Work to be completed » Edit the zstd TOAST patch thread from "Dharin Shah <dharinshah95@gmail.com>" up to and including "(no inline compression)" so that "varatt_external" becomes "varatt_ondisk".

Thread

Re: Fwd: [PATCH] Add zstd compression for TOAST using extended header format

Dharin Shah <dharinshah95@gmail.com> — 2025-12-24T00:47:16Z
Hello,

Following up on my earlier patch submission, I've reworked the zstd TOAST
compression implementation based on our discussion here. The new patch now
avoids the 20-byte extended header.

Current Approach
- New `VARTAG_ONDISK_ZSTD` (value 19) for ZSTD external storage
- Maintains existing 16-byte varatt_external structure
- ZSTD external-only (no inline compression)

Note: Using a dedicated VARTAG_ONDISK_ZSTD keeps the on-disk TOAST pointer
payload at 16 bytes, but it is not a general extensible metadata carrier.
If PostgreSQL later adopts a more general extensible TOAST framework, this
change should not block it; VARTAG_ONDISK_ZSTD would remain as a supported
legacy encoding, while new toasted values could be written using the newer
framework and old values rewritten via normal table rewrites.

Storage (170 MB uncompressed):
    ZSTD: 22 MB (7.60x) - 38.7% space savings vs LZ4
    PGLZ: 36 MB (4.76x)
    LZ4:  36 MB (4.66x)

Key findings:
- Large values (>50KB): ZSTD 33% better compression than PGLZ (~30% better
than LZ4)
- Low-entropy data: ZSTD compresses what LZ77 methods cannot
- Small values: ZSTD pays external overhead vs inline PGLZ/LZ4
While ZSTD uses slightly less space overall, the external storage mechanism
incurs a TOAST fetch overhead for small values, potentially impacting
performance.
Backwards Compatibility Tests
- Mixed compression: Rows with PGLZ, LZ4, and ZSTD coexist and decompress
correctly
- Lazy recompression: ALTER COLUMN ... SET COMPRESSION zstd affects new
data; existing data is lazily recompressed upon UPDATE or VACUUM FULL.
- Inline vs external: Small values remain inline; large values use
appropriate external compression.
Data integrity: All data decompresses correctly across all methods.

Trade-offs and Design Considerations

- External-only avoids consuming cmid=3 and extended header complexity

- Slice access: no ZSTD-specific optimization (follow-up area)

- Hybrid inline/external for small values: not in this patch (feedback
welcome)

Reviewer Questions - Is vartag-based external-only acceptable?
- Should compression level (currently 3) be configurable? - Is the external
storage overhead for small values acceptable, or is hybrid inline/external
behavior needed?
Thanks, Dharin

On Thu, Dec 18, 2025 at 11:44 PM Michael Paquier <michael@paquier.xyz>
wrote:

> On Thu, Dec 18, 2025 at 10:44:22PM +0100, Dharin Shah wrote:
> > I want to make sure I understand your main point: you're OK with a new
> > `vartag_external`, but prefer we avoid increasing the heap TOAST pointer
> > from 16 -> 20 bytes since every zstd-toasted value would pay +4 bytes in
> > the main heap tuple.
>
> That would be my choice, yes.  Not sure about the opinion of others on
> this matter.
>
> > I also realize the "compatibility" of the extended header doesn't buy us
> > much — we'll need to support the existing 16-byte varatt_external forever
> > for backward compatibility. Adding a 20-byte structure just means two
> > formats to maintain indefinitely.
>
> Yes.  Patches have to maintain on-disk compatibility.

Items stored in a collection
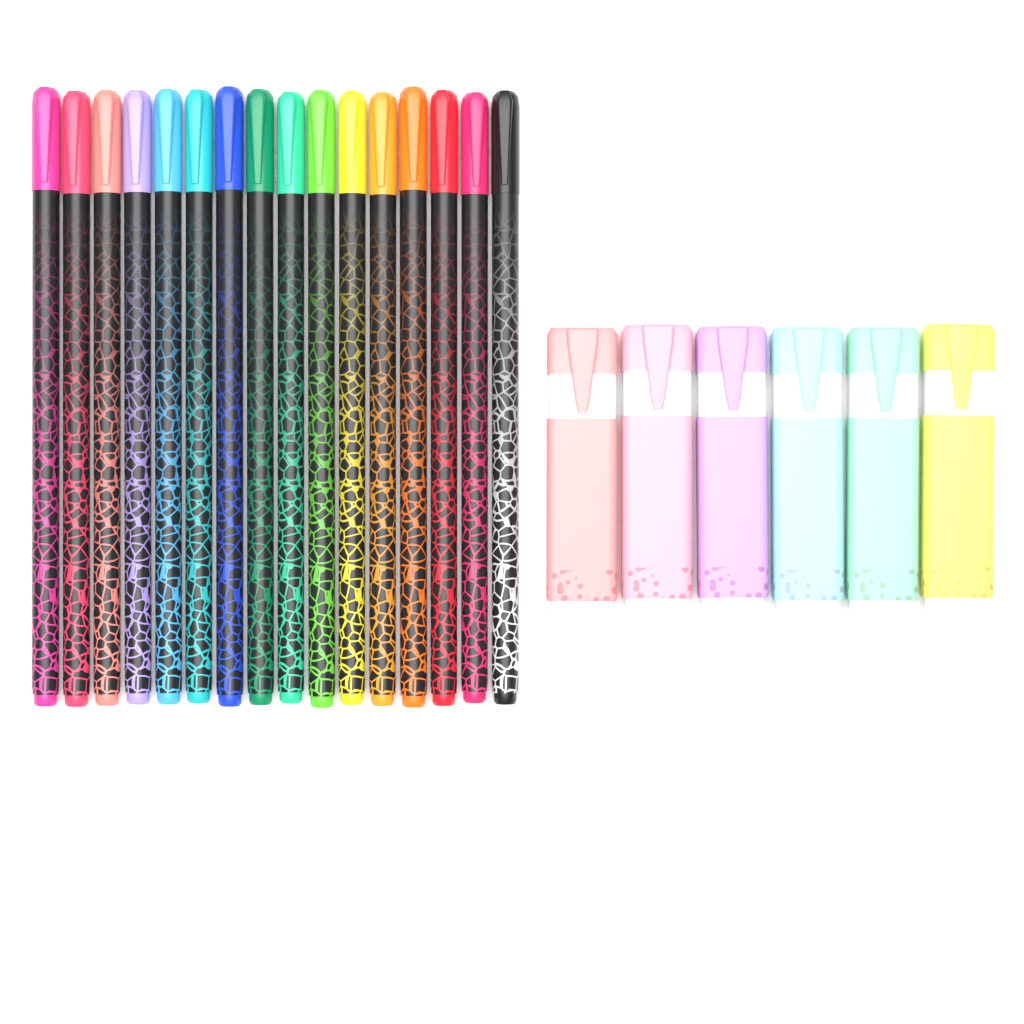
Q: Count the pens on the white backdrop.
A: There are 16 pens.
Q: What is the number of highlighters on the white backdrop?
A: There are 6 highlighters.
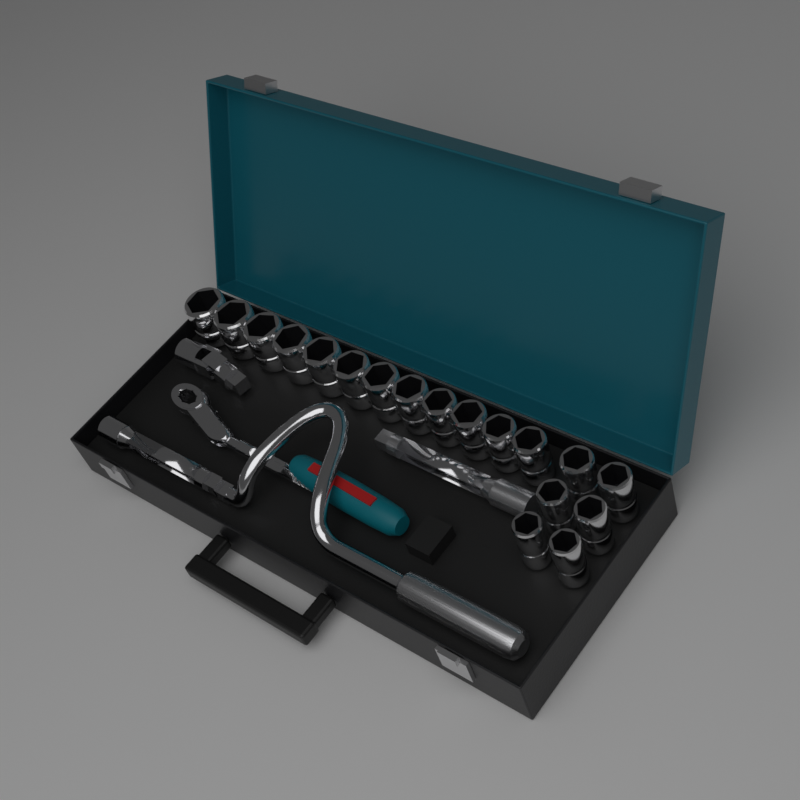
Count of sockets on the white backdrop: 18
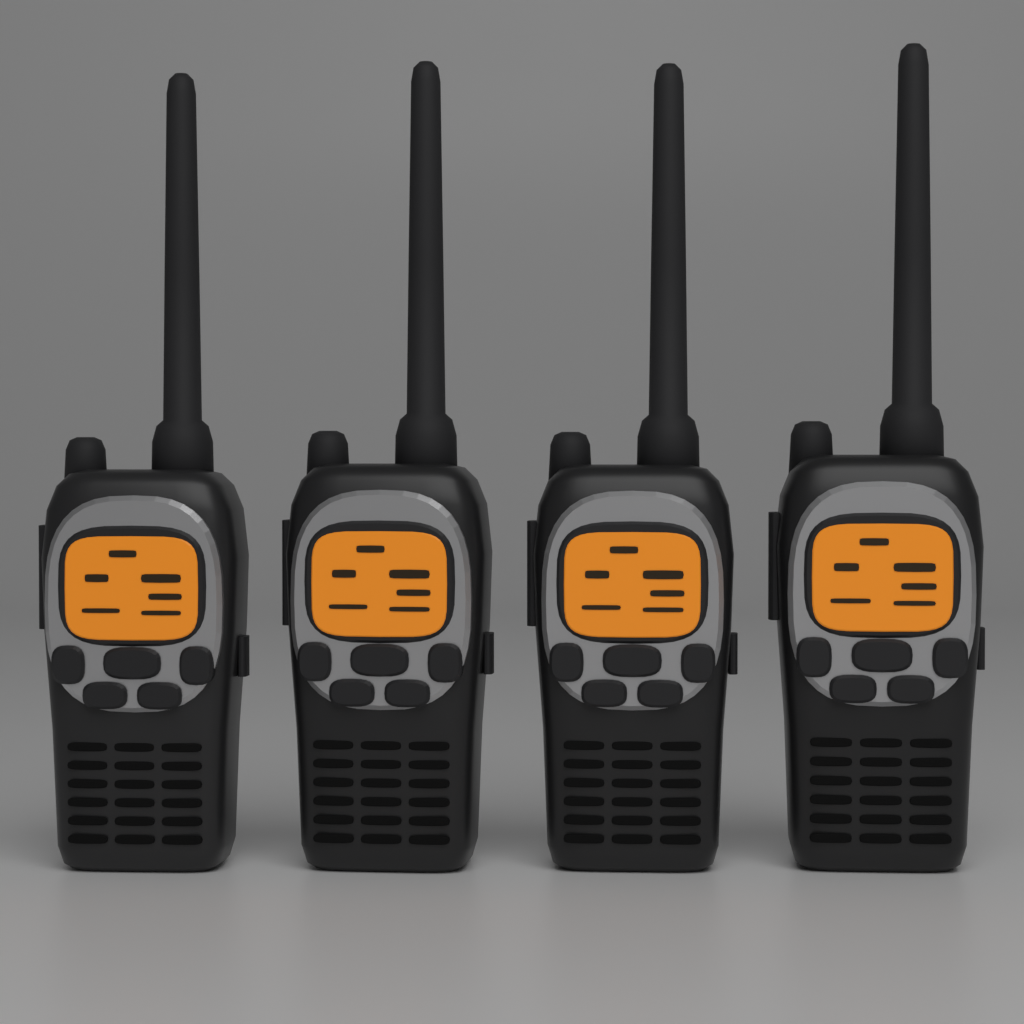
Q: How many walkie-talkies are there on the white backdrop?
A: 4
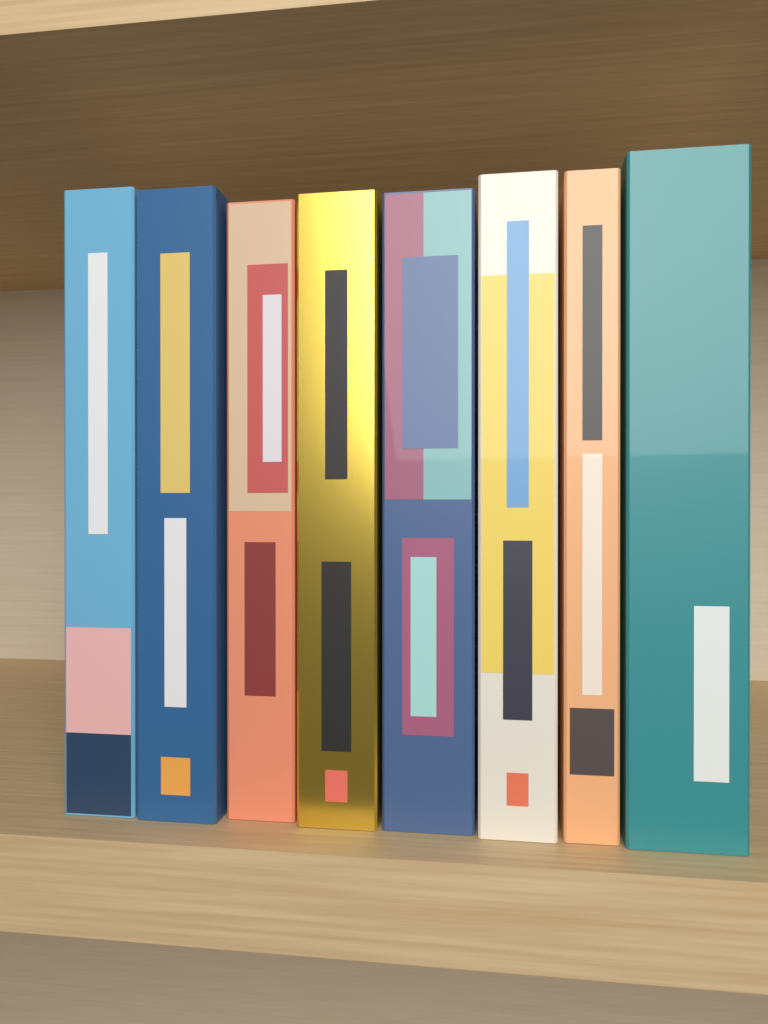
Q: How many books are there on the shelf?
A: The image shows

The result »
Dharin Shah <dharinshah95@gmail.com> — 2025-12-24T00:47:16Z
Hello,

Following up on my earlier patch submission, I've reworked the zstd TOAST
compression implementation based on our discussion here. The new patch now
avoids the 20-byte extended header.

Current Approach
- New `VARTAG_ONDISK_ZSTD` (value 19) for ZSTD external storage
- Maintains existing 16-byte varatt_ondisk structure
- ZSTD external-only (no inline compression)